With a focus on improving both power and manageability, the 2019 RM-Z250’s engine has undergone significant enhancements. Peak power is improved thanks to a newly-designed cylinder head and new intake and exhaust ports which increase airflow and combustion efficiency.
Weight reduction was a key objective for Suzuki engineers during development, whilst improving the 2019 RM-Z250’s handling performance. A new frame retains fore-aft rigidity, running the length of the bike, but increases torsional rigidity by 10%. It also reduces weight by 370g.
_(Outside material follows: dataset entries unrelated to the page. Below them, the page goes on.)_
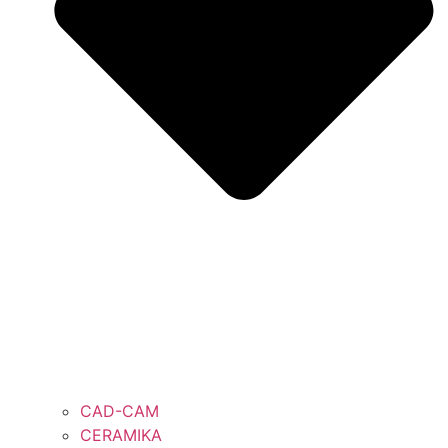
CAD-CAM
CERAMIKA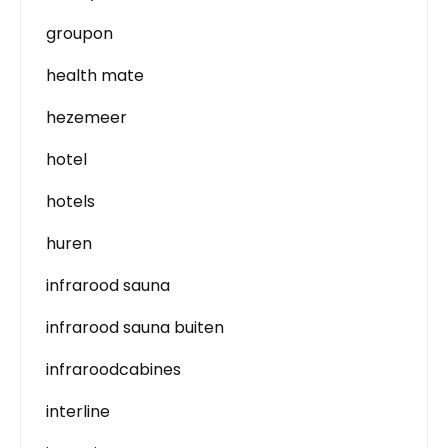
groupon
health mate
hezemeer
hotel
hotels
huren
infrarood sauna
infrarood sauna buiten
infraroodcabines
interline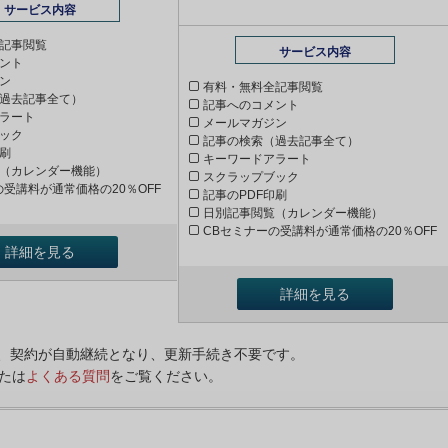
サービス内容
記事閲覧
サービス内容
ント
ン
有料・無料全記事閲覧
過去記事全て）
記事へのコメント
ラート
メールマガジン
ック
記事の検索（過去記事全て）
印刷
キーワードアラート
（カレンダー機能）
スクラップブック
の受講料が通常価格の20％OFF
記事のPDF印刷
日別記事閲覧（カレンダー機能）
CBセミナーの受講料が通常価格の20％OFF
詳細を見る
詳細を見る
ンは、契約が自動継続となり、更新手続き不要です。
たは
よくある質問
をご覧ください。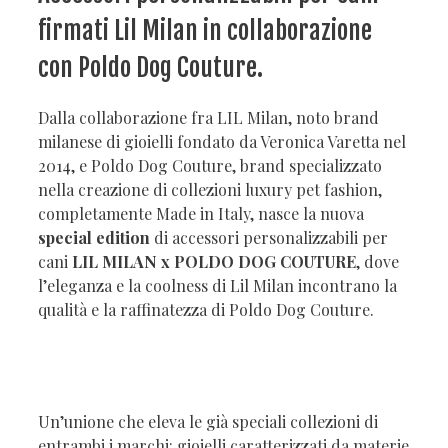
firmati Lil Milan in collaborazione
con Poldo Dog Couture.
Dalla collaborazione fra LIL Milan, noto brand
milanese di gioielli fondato da Veronica Varetta nel
2014, e Poldo Dog Couture, brand specializzato
nella creazione di collezioni luxury pet fashion,
completamente Made in Italy, nasce la nuova
special edition
di accessori personalizzabili per
cani
LIL MILAN x POLDO DOG COUTURE
, dove
l’eleganza e la coolness di Lil Milan incontrano la
qualità e la raffinatezza di Poldo Dog Couture.
Un’unione che eleva le già speciali collezioni di
entrambi i marchi: gioielli caratterizzati da materie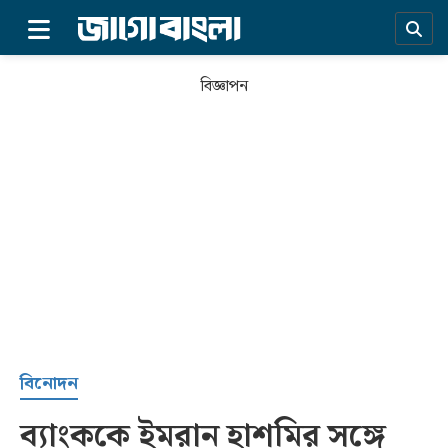
×
বিজ্ঞাপন
প্রচ্ছদ
বিনোদন
ব্যাংককে ইমরান হাশমির সঙ্গে
সর্বশেষ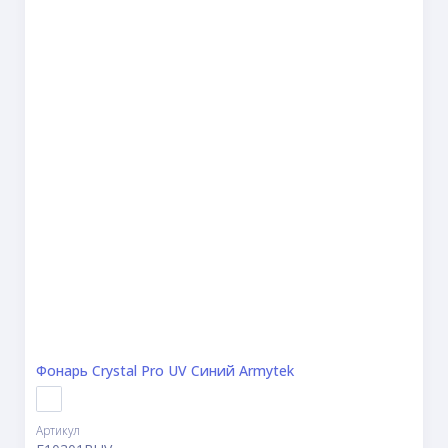
Фонарь Crystal Pro UV Синий Armytek
Артикул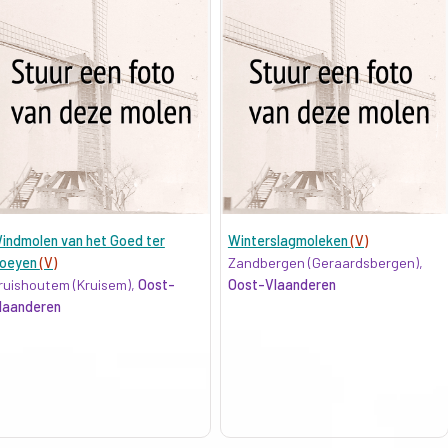
indmolen van het Goed ter
Winterslagmoleken
(V)
oeyen
(V)
Zandbergen (Geraardsbergen),
ruishoutem (Kruisem),
Oost-
Oost-Vlaanderen
laanderen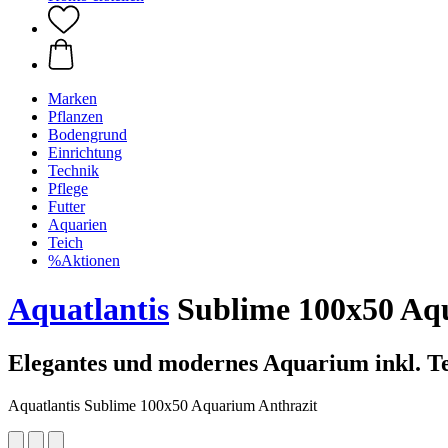
Marken
Pflanzen
Bodengrund
Einrichtung
Technik
Pflege
Futter
Aquarien
Teich
%Aktionen
Aquatlantis
Sublime 100x50 Aq
Elegantes und modernes Aquarium inkl. T
Aquatlantis Sublime 100x50 Aquarium Anthrazit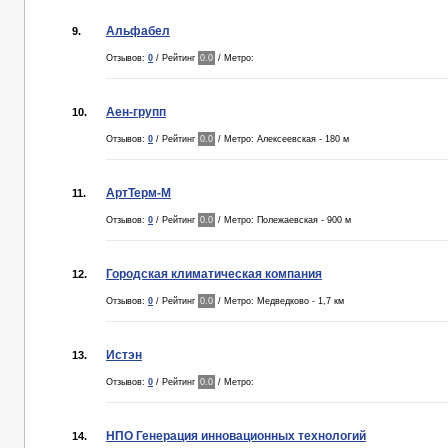
Альфабел
9.
Отзывов:
0
/ Рейтинг
0.0
/ Метро:
Аен-групп
10.
Отзывов:
0
/ Рейтинг
0.0
/ Метро: Алексеевская - 180 м
АртТерм-М
11.
Отзывов:
0
/ Рейтинг
0.0
/ Метро: Полежаевская - 900 м
Городская климатическая компания
12.
Отзывов:
0
/ Рейтинг
0.0
/ Метро: Медведково - 1,7 км
Истэн
13.
Отзывов:
0
/ Рейтинг
0.0
/ Метро:
НПО Генерация инновационных технологий
14.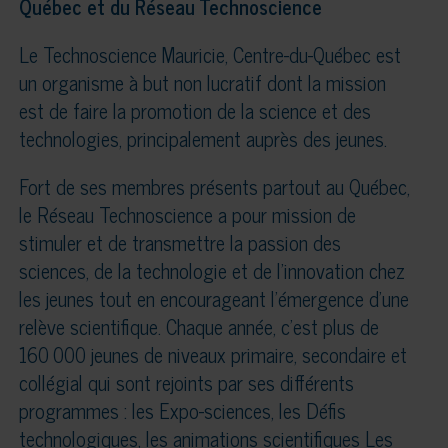
Québec et du Réseau Technoscience
Le Technoscience Mauricie, Centre-du-Québec est
un organisme à but non lucratif dont la mission
est de faire la promotion de la science et des
technologies, principalement auprès des jeunes.
Fort de ses membres présents partout au Québec,
le Réseau Technoscience a pour mission de
stimuler et de transmettre la passion des
sciences, de la technologie et de l’innovation chez
les jeunes tout en encourageant l’émergence d’une
relève scientifique. Chaque année, c’est plus de
160 000 jeunes de niveaux primaire, secondaire et
collégial qui sont rejoints par ses différents
programmes : les Expo-sciences, les Défis
technologiques, les animations scientifiques Les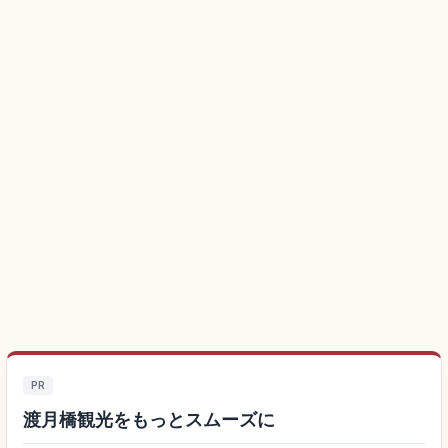
PR
渡月橋観光をもっとスムーズに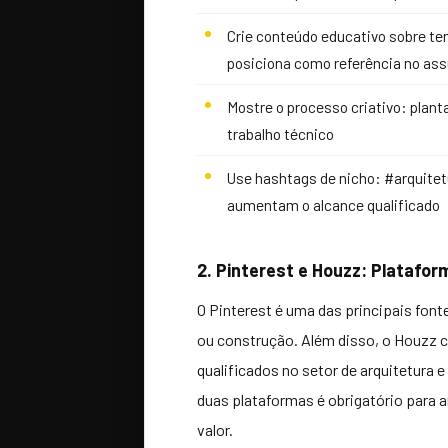
Crie conteúdo educativo sobre ten
posiciona como referência no as
Mostre o processo criativo: plant
trabalho técnico
Use hashtags de nicho: #arquite
aumentam o alcance qualificado
2. Pinterest e Houzz: Platafor
O Pinterest é uma das principais fon
ou construção. Além disso, o Houzz c
qualificados no setor de arquitetura 
duas plataformas é obrigatório para a
valor.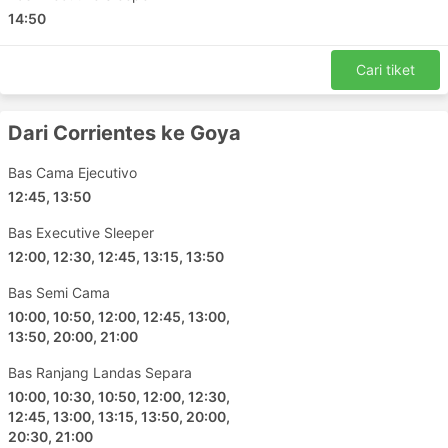
14:50
Harga Tiket & Kelas Bas Albizzatti
Cari tiket
Salah satu perkara yang bagus tentang perjalanan
dengan bas ialah anda boleh menyesuaikan perjalanan
anda mengikut keperluan anda untuk aspek privasi dan
Dari Corrientes ke Goya
keselesaan. Kelas dan jenis bas yang berbeza
memenuhi keperluan pengembara yang berbeza.
Bas Cama Ejecutivo
Perjalanan termurah biasanya ditawarkan oleh bas
12:45, 13:50
kelas standard. Ia mungkin dikenali sebagai bas
Bas Executive Sleeper
tempatan, ekspres atau biasa. Ini adalah pilihan yang
12:00, 12:30, 12:45, 13:15, 13:50
bagus untuk perjalanan yang lebih pendek. Kerusi
tempat tidur atau koc VIP adalah sesuai untuk
Bas Semi Cama
perjalanan yang lebih lama dan bersifat semalaman. Ia
10:00, 10:50, 12:00, 12:45, 13:00,
mungkin menawarkan tempat tidur atau tempat duduk
13:50, 20:00, 21:00
bersandar lembut yang luas, kadangkala dengan pilihan
urutan terbina-dalam, selimut, minuman dan makanan
Bas Ranjang Landas Separa
ringan, atau lebih banyak menu makanan di atas bas
10:00, 10:30, 10:50, 12:00, 12:30,
atau semasa berhenti untuk ke tandas dan mengisi
12:45, 13:00, 13:15, 13:50, 20:00,
minyak. Perjalanan dengan bas malam membolehkan
20:30, 21:00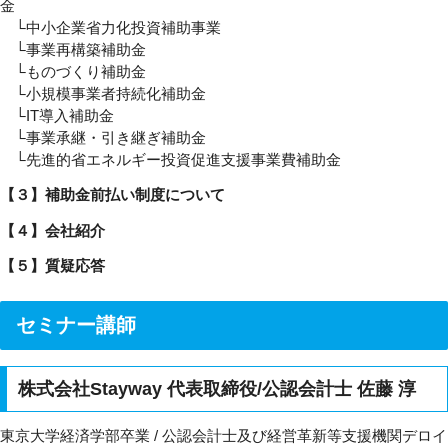
金
└中小企業省力化投資補助事業
└事業再構築補助金
└ものづくり補助金
└小規模事業者持続化補助金
└IT導入補助金
└事業承継・引き継ぎ補助金
└先進的省エネルギー投資促進支援事業費補助金
【３】補助金前払い制度について
【４】会社紹介
【５】質疑応答
セミナー講師
株式会社Stayway 代表取締役/公認会計士 佐藤 淳
東京大学経済学部卒業 / 公認会計士及び経営革新等支援機関デロイ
Fully-adjustable suspension is again provided by KYB, with spring forks replacing the air forks on the previous generation, and a new rear shock. There are also further weight reductions, thanks to a lightweight spring with thin wire diameter, derived from MotoGP knowhow. This reduces weight by 370g, while the rear suspension linkage is reduced in weight by 15g.
The 2019 RM-Z250 stops better than its predecessor, thanks to a larger front brake disc, which goes from 250mm to 270mm. New brake pads give a more linear feel in response to rider’s input at the lever, and there is a new rear brake master cylinder which improves operation, better prevents dirt entering the system, and is designed to better prevent the rider from catching it with their boot.
Turning and handling performance is further enhanced courtesy of lighter rims, with a new front rim 40g lighter and 60g saved with a new rear rim. The new rims are also shod with new Dunlop MX33 tyres for greater traction.
Suzuki’s advanced Hole-shot Assist Control and traction management systems are further improved for 2019, giving riders a better chance to get out of the gate ahead of the competition and stay ahead in the race.